## BRIEF A
In the article on Linear and GitHub below, restate the paragraph beginning "The branch name said" as a bulleted list that keeps its main facts.
## BRIEF B
According to the article on Linear and GitHub that follows, how long did the author spend tabbing between Linear, GitHub, Slack, and memory?

Stop Switching Between Linear and GitHub
Why engineers lose hours switching between Linear and GitHub, what the native integration actually does, and how to make the two tools work as one.
By Ellis Keane · 2026-03-17
The branch name said feat/onboarding-email-verification. The Linear ticket said "Implement email verification flow – priority: urgent." The GitHub PR had three review comments, two of them unresolved. And somewhere in a Slack thread from last Tuesday, our designer had flagged that the verification email copy needed updating before this shipped.
I knew all of these things existed. I just didn't know they were all about the same piece of work until I'd spent twenty minutes tabbing between Linear, GitHub, Slack, and my own increasingly unreliable memory.
If you've ever worked in a team that uses both Linear and GitHub (which, at this point, describes roughly every engineering team that's decided Jira is a punishment rather than a tool), you know exactly what I'm talking about. The constant switching between Linear and GitHub isn't a minor annoyance – it's a genuine tax on your ability to understand what's actually happening in your codebase and your project plan at the same time.
The Myth: These Tools Talk to Each Other
Linear has a GitHub integration. It's one of the first things you set up. And it does work – in a specific, limited way that's worth understanding precisely, because the gap between what people think it does and what it actually does is where most of the pain lives.

## DATA SEGMENT

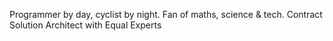 Programmer by day, cyclist by night. Fan of maths, science & tech. Contract Solution Architect with Equal Experts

## RESULT A
- Branch name: feat/onboarding-email-verification
- Linear ticket: "Implement email verification flow – priority: urgent."
- GitHub PR: three review comments, two of them unresolved
- Slack thread from last Tuesday: the designer flagged that the verification email copy needed updating before this shipped

## RESULT B
Twenty minutes.